One more voice to this discussion - mine.
So to reiterate, I would like to make a single one time image in case of windows screwing up or hdd failure. Will the windows imaging suffice, or do I needs this free program you mention?
If you use the Windows 7 imaging tool it will image your entire hard drive. Reserve partition, recovery partition, and the main partition that contains your operating system and any other programs or data you may have installed. If this system image was made on August 1, 2011 (just as an example) and you use it on October 1, 2011 (again, just an example) your computer will be restored to
exactly the way it was on August 1. You would then have to install all updates that came out since August 1, any new programs that were added, etc.
If using the Windows 7 imaging tool, many people recommend making at least two system images. For example, you bring a new computer home from the store (or restore it from the recovery partition), then spend many hours eliminating unwanted bloatware, installing needed programs, getting all updates, making your customizations for themes, user settings, etc. Make a "master" system image so you don't have to go through all that customizing later on. Then, every week, or every two weeks, or every month (whatever works for you) make a new system image with the latest Windows Updates, newly installed programs, etc.

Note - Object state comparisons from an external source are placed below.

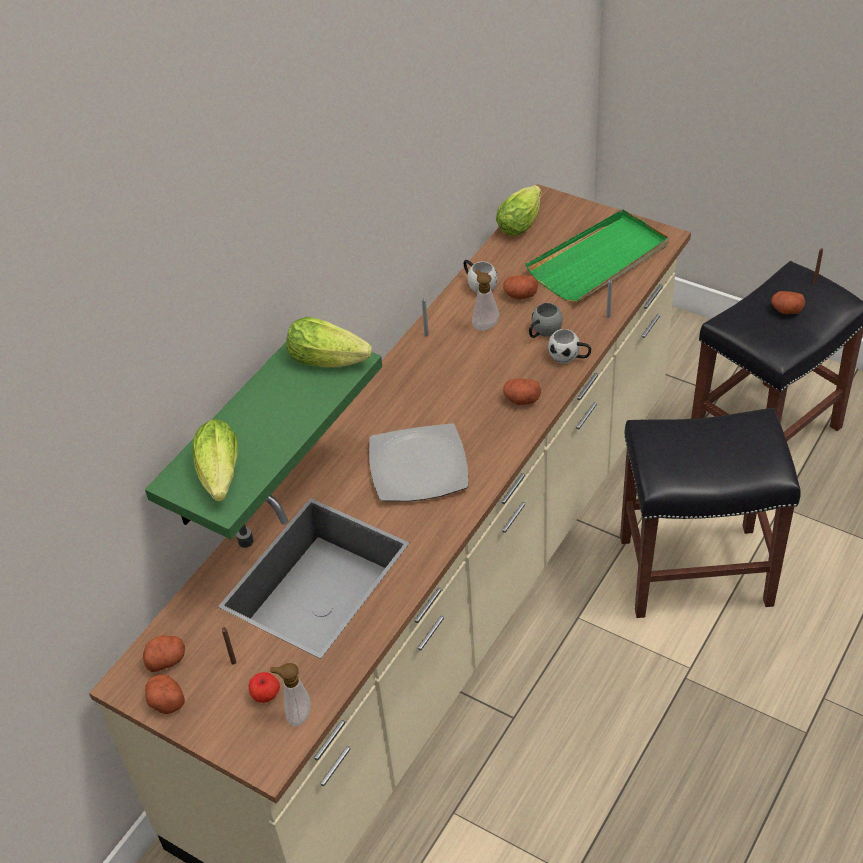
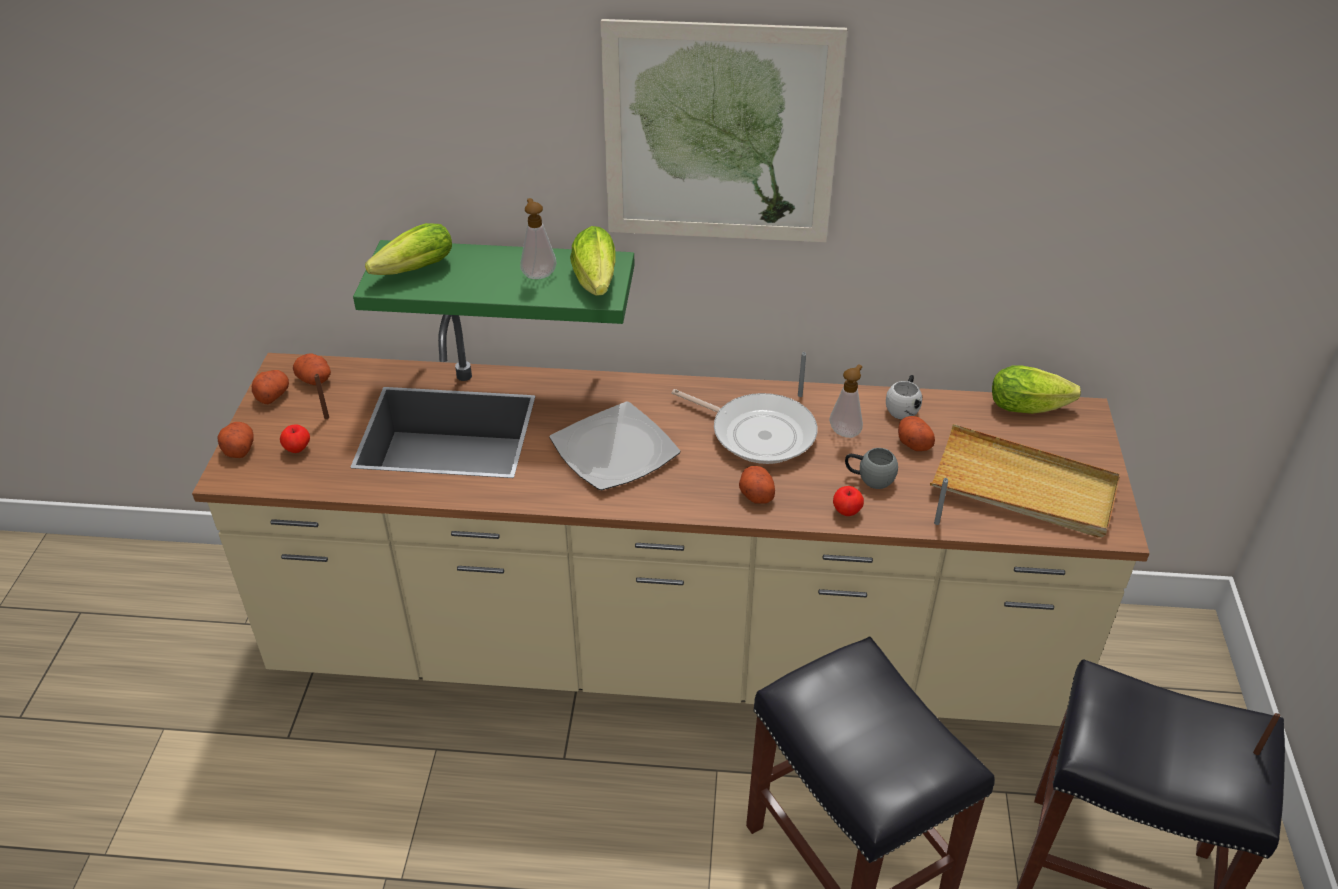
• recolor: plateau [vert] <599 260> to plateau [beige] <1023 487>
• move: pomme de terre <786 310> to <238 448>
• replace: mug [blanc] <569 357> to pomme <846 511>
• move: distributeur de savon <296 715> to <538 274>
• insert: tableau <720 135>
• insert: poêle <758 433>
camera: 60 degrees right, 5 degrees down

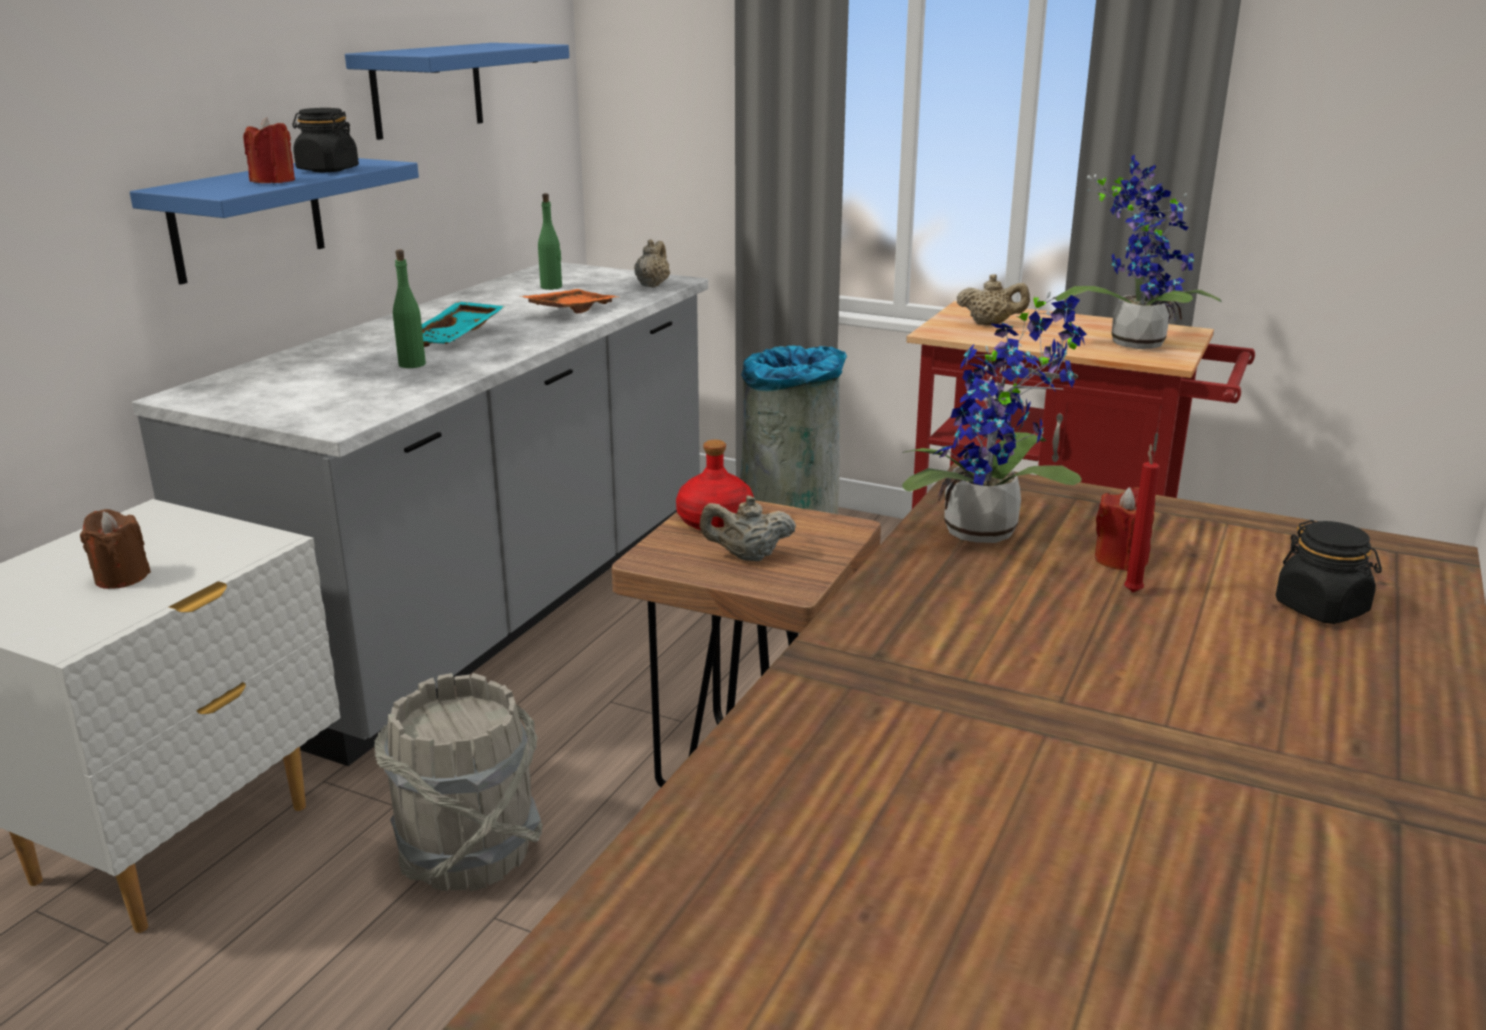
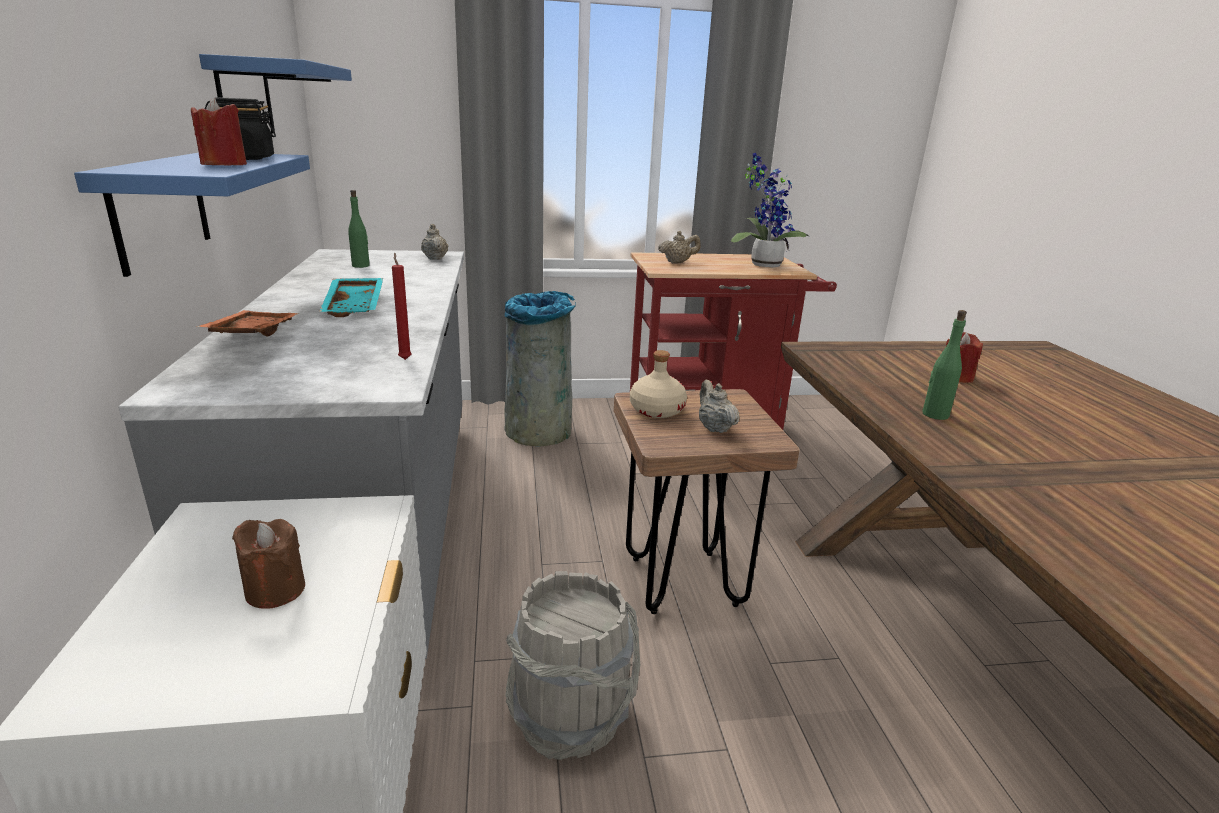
• move: bouteille [vert] <412 364> to <934 414>
• move: plateau [orange] <569 310> to <252 334>
• delete: plante en pot <989 533>
• recolor: bouteille [rouge] <715 521> to bouteille [beige] <656 410>
• move: bougie [rouge] <1132 591> to <405 359>
• rotate: théière [beige] <747 557> = <714 428> 105 degrees clockwise
• delete: bocal [noir] <1321 608>
camera: 35 degrees left, 0 degrees up

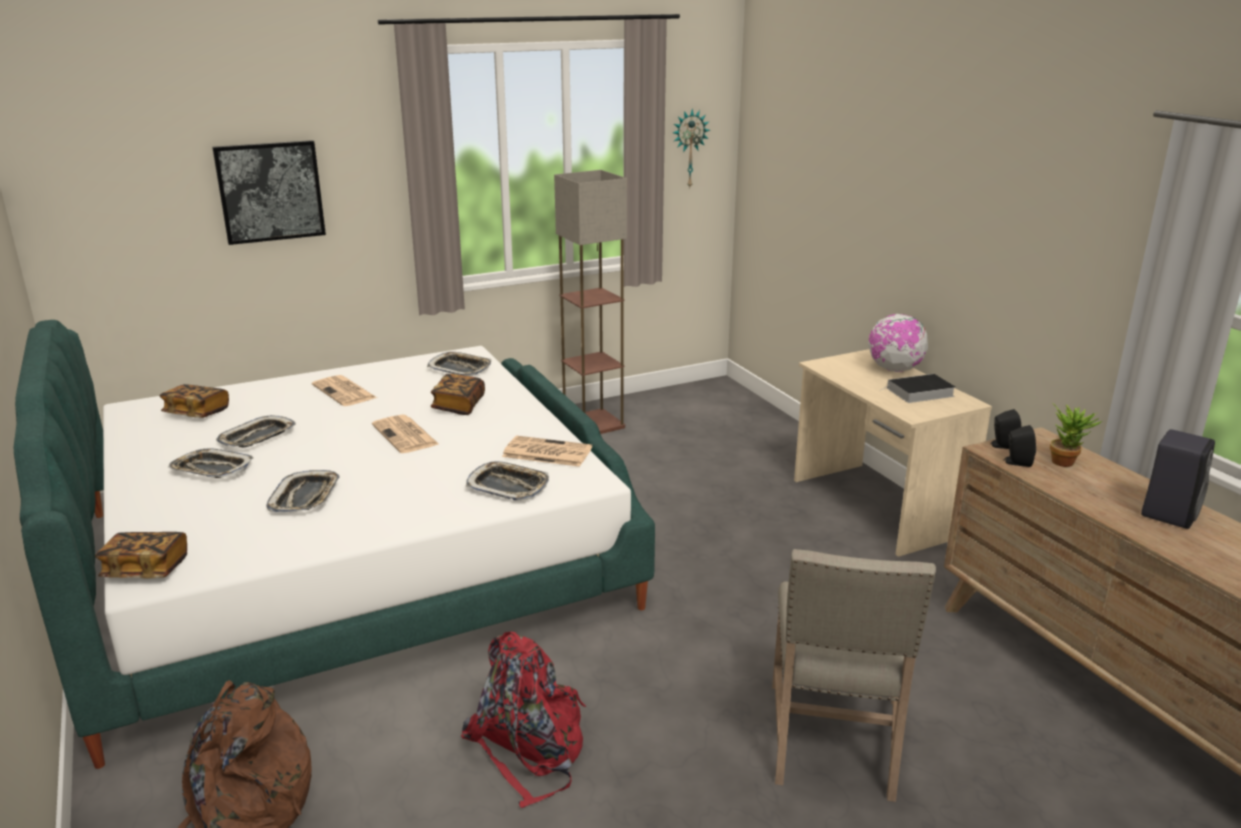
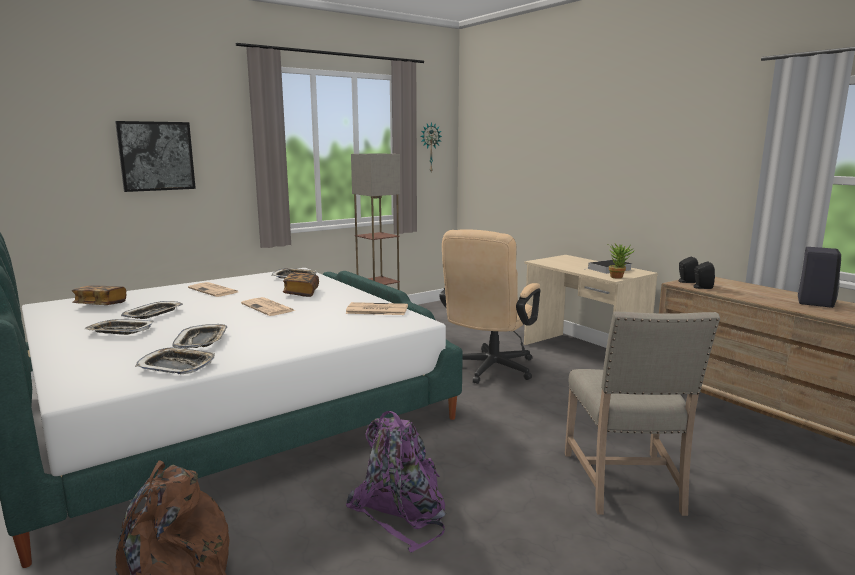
• delete: globe <894 370>
• move: plante en pot <1066 462> to <618 277>
• move: plateau <508 486> to <177 366>
• delete: livre <146 569>
• recolor: sac à dos [rouge] <529 748> to sac à dos [violet] <402 511>
• insert: chaise de bureau [beige] <489 370>
camera: 10 degrees left, 10 degrees down

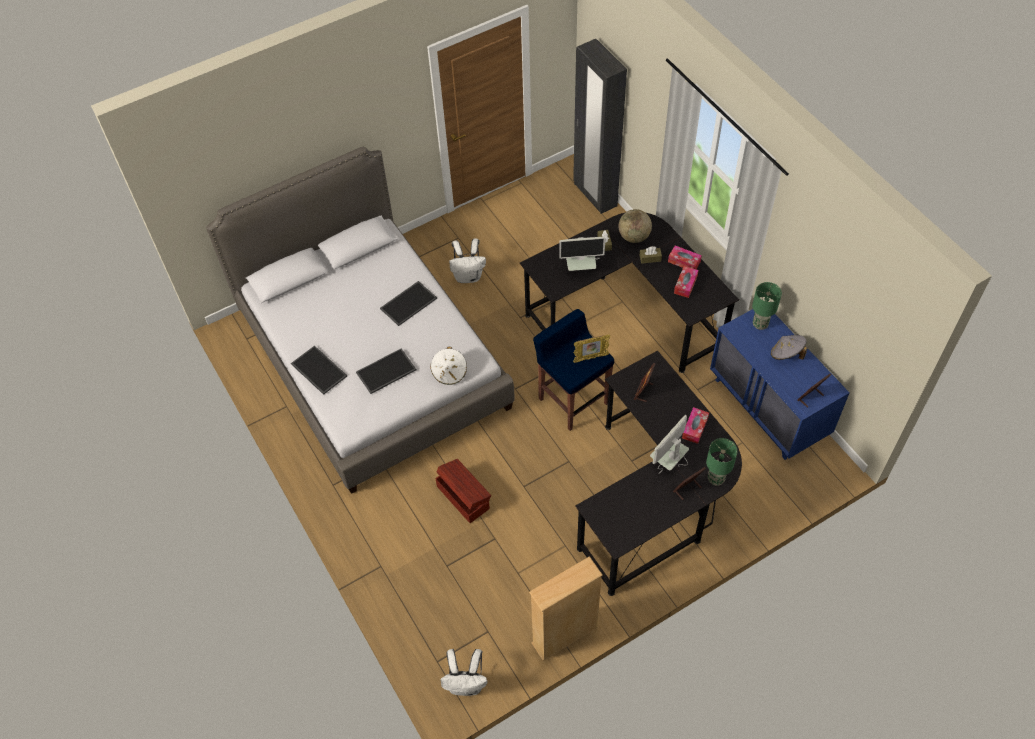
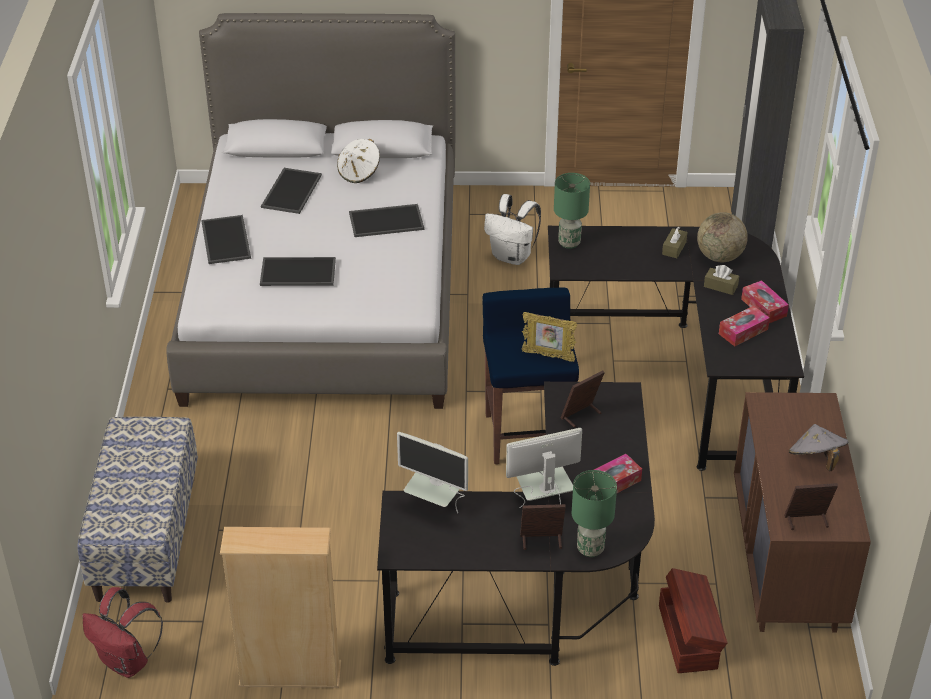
• move: écran d'ordinateur <581 269> to <435 504>
• move: lampe de table [vert] <760 324> to <569 243>
• recolor: commode [bleu] <768 409> to commode [marron] <786 563>
• move: chapeau [blanc] <449 372> to <359 173>
• move: boîte de rangement [marron] <463 496> to <689 636>
• recolor: sac à dos [blanc] <467 684> to sac à dos [rouge] <127 662>
• insert: plateau <290 190>
• insert: banc <146 537>
camera: 30 degrees right, 15 degrees down

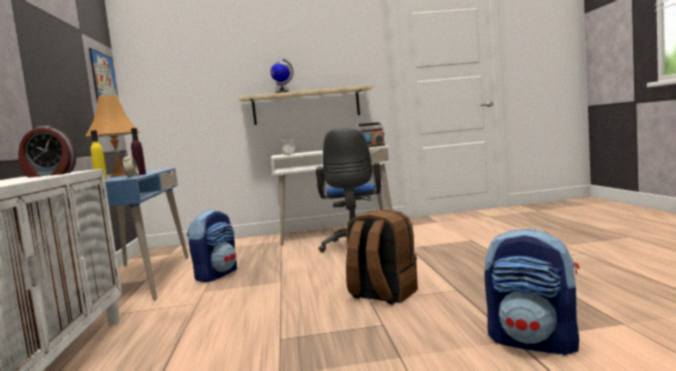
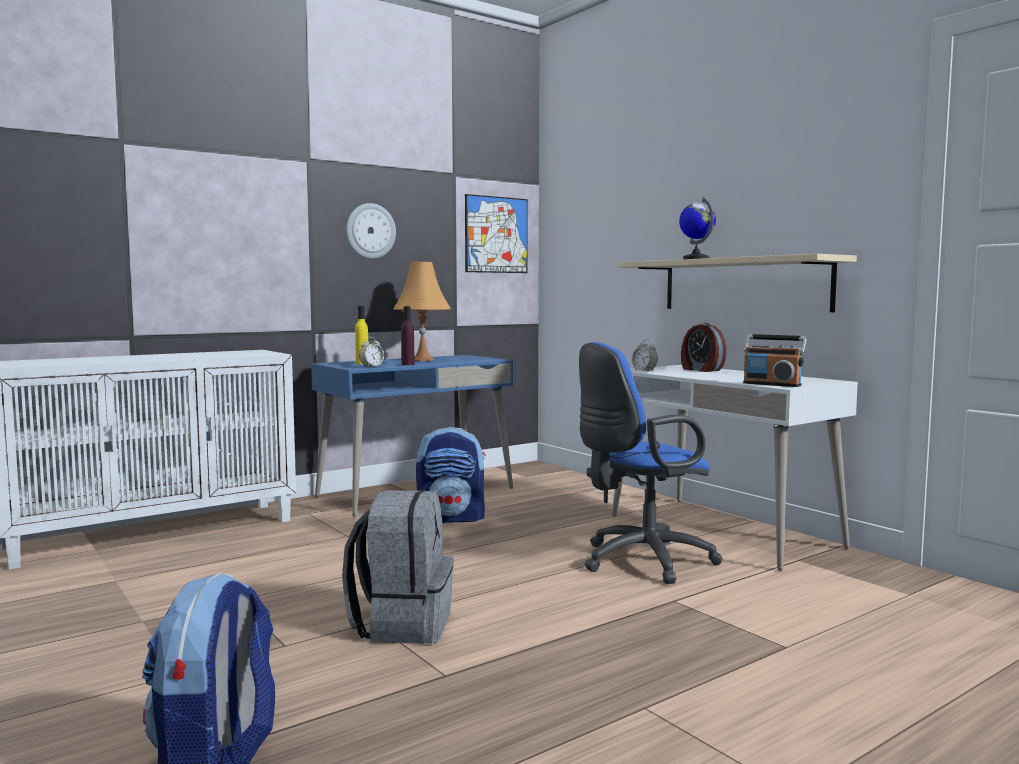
• move: réveil <49 175> to <701 370>
• recolor: sac à dos [marron] <382 295> to sac à dos [gris] <402 624>
• insert: horloge murale <370 231>
camera: 60 degrees right, 0 degrees up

The Windows 7 imaging tool automatically names the system image
WindowsImageBackup. If you made a second system image it would simply overwrite the first
WindowsImageBackup. So to keep the first image and also a second (or third), I just rename the first image to something like
MasterSystemImage080111. Then when the second image is created I'll have the two images showing as
MasterSystemImage080111 and
WindowsImageBackup. Then I can rename the second image to
WindowsImageBackup081511 and so on and so forth. If you ever want to use the MasterSystemImage (or any of the others you've saved) just rename it back to
WindowsImageBackup.
As mjf has said, using the Windows 7 imaging tool images everything on your hard drive each time you use it to make another image. The reserve partition and recovery partition should never change so the 7 imaging tool wastes time imaging those partitions each and every time you make a system image. A tool like Macrium gives you more flexibility to image specific partitions and no others.
Hope this doesn't add more confusion.